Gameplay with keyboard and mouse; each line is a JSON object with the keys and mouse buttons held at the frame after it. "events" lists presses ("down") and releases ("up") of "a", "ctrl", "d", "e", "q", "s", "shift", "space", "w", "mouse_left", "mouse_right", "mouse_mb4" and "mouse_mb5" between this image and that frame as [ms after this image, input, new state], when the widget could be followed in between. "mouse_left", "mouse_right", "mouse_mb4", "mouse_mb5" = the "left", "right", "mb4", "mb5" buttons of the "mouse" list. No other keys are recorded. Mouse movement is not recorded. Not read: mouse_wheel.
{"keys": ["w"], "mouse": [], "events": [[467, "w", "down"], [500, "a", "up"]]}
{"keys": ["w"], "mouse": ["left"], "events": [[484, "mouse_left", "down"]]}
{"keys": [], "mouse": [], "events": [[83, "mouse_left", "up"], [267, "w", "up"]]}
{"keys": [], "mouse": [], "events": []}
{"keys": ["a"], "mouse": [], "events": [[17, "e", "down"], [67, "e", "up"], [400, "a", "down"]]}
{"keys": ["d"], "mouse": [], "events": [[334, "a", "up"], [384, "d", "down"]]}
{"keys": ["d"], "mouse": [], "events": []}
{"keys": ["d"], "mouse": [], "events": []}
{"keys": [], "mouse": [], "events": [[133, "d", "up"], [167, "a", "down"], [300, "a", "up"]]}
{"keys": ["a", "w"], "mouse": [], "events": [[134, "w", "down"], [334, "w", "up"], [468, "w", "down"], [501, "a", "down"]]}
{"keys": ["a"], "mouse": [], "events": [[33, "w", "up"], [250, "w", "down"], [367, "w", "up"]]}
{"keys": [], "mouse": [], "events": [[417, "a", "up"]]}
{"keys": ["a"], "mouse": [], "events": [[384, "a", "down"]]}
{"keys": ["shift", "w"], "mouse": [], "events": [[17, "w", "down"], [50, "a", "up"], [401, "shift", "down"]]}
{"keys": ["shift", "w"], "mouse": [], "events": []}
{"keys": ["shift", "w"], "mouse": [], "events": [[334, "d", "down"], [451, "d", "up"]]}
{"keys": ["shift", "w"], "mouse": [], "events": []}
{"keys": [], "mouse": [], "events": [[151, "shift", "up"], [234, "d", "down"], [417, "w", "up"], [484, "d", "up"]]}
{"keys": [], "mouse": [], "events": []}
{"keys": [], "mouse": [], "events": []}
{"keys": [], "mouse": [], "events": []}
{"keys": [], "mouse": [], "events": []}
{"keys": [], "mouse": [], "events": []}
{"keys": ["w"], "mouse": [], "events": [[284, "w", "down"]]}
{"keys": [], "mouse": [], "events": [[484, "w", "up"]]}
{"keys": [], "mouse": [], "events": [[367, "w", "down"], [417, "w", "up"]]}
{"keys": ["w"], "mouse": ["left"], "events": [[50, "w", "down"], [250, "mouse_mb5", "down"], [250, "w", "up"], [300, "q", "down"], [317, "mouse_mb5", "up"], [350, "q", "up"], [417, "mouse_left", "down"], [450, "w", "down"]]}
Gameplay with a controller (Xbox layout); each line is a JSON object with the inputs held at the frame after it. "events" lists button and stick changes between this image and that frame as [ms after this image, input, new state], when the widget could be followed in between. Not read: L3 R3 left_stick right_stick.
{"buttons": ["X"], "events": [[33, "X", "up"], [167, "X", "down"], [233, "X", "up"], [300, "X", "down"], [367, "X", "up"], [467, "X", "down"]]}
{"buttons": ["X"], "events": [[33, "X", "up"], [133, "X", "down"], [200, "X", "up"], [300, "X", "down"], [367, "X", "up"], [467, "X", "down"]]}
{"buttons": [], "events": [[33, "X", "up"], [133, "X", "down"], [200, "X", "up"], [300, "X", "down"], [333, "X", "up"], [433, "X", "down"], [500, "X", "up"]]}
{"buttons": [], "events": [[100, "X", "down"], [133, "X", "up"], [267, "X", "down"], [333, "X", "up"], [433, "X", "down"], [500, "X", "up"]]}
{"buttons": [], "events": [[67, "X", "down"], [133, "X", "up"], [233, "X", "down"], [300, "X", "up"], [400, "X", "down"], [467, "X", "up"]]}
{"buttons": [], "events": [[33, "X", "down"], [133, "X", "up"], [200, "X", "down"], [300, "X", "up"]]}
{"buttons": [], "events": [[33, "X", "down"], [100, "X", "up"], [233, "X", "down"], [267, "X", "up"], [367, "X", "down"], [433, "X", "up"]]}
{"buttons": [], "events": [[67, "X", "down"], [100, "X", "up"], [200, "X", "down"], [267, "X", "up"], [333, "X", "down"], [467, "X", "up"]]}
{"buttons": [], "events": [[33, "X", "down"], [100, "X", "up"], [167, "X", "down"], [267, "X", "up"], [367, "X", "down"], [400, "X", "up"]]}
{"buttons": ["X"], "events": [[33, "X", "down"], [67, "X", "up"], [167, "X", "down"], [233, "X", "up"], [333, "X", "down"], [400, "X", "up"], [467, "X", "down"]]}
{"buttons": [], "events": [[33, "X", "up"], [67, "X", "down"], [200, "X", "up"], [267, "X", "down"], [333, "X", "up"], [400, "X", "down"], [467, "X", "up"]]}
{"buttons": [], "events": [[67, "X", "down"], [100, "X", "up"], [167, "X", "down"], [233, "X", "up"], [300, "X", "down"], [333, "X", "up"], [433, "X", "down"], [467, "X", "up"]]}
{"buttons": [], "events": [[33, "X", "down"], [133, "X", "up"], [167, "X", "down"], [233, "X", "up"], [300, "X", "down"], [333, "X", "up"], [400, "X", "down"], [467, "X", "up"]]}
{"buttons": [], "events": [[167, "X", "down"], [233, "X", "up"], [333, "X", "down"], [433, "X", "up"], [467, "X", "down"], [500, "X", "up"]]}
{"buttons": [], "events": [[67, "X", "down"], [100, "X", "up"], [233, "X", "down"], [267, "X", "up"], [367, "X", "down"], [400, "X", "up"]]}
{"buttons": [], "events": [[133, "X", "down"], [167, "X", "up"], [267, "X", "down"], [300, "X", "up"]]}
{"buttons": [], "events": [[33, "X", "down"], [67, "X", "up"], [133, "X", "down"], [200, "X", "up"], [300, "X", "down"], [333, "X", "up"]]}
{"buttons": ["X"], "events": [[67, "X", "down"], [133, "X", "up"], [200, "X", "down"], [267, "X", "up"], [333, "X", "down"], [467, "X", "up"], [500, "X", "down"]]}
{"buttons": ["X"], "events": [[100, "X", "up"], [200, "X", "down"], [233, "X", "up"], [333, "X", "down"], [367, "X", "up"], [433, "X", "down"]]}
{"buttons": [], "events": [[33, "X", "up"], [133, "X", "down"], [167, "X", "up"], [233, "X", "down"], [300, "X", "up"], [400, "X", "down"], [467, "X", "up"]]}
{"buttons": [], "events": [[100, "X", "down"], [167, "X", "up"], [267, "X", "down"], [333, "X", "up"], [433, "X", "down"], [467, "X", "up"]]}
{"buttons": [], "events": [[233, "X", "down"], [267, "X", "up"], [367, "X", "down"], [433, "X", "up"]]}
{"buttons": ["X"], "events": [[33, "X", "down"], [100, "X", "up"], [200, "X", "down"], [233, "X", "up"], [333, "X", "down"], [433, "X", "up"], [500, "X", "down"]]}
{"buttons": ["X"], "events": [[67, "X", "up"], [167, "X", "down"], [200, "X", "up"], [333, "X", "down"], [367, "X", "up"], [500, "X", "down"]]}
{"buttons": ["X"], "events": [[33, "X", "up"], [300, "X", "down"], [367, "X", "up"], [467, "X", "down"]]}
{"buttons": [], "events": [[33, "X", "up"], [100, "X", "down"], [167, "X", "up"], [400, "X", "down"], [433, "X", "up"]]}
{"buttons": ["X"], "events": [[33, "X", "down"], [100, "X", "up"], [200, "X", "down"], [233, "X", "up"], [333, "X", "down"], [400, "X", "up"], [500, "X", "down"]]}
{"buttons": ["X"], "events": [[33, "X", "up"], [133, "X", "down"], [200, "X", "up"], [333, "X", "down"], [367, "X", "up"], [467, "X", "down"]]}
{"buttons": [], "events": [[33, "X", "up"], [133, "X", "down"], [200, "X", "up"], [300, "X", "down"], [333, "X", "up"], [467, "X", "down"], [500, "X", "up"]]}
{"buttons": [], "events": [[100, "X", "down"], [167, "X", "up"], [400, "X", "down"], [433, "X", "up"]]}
::::::::::
PROBLEM REQUIREMENTS: Using the data above, show each line where "this" occurs.

WRITTEN SOLUTION:
Gameplay with keyboard and mouse; each line is a JSON object with the keys and mouse buttons held at the frame after it. "events" lists presses ("down") and releases ("up") of "a", "ctrl", "d", "e", "q", "s", "shift", "space", "w", "mouse_left", "mouse_right", "mouse_mb4" and "mouse_mb5" between this image and that frame as [ms after this image, input, new state], when the widget could be followed in between. "mouse_left", "mouse_right", "mouse_mb4", "mouse_mb5" = the "left", "right", "mb4", "mb5" buttons of the "mouse" list. No other keys are recorded. Mouse movement is not recorded. Not read: mouse_wheel.
Gameplay with a controller (Xbox layout); each line is a JSON object with the inputs held at the frame after it. "events" lists button and stick changes between this image and that frame as [ms after this image, input, new state], when the widget could be followed in between. Not read: L3 R3 left_stick right_stick.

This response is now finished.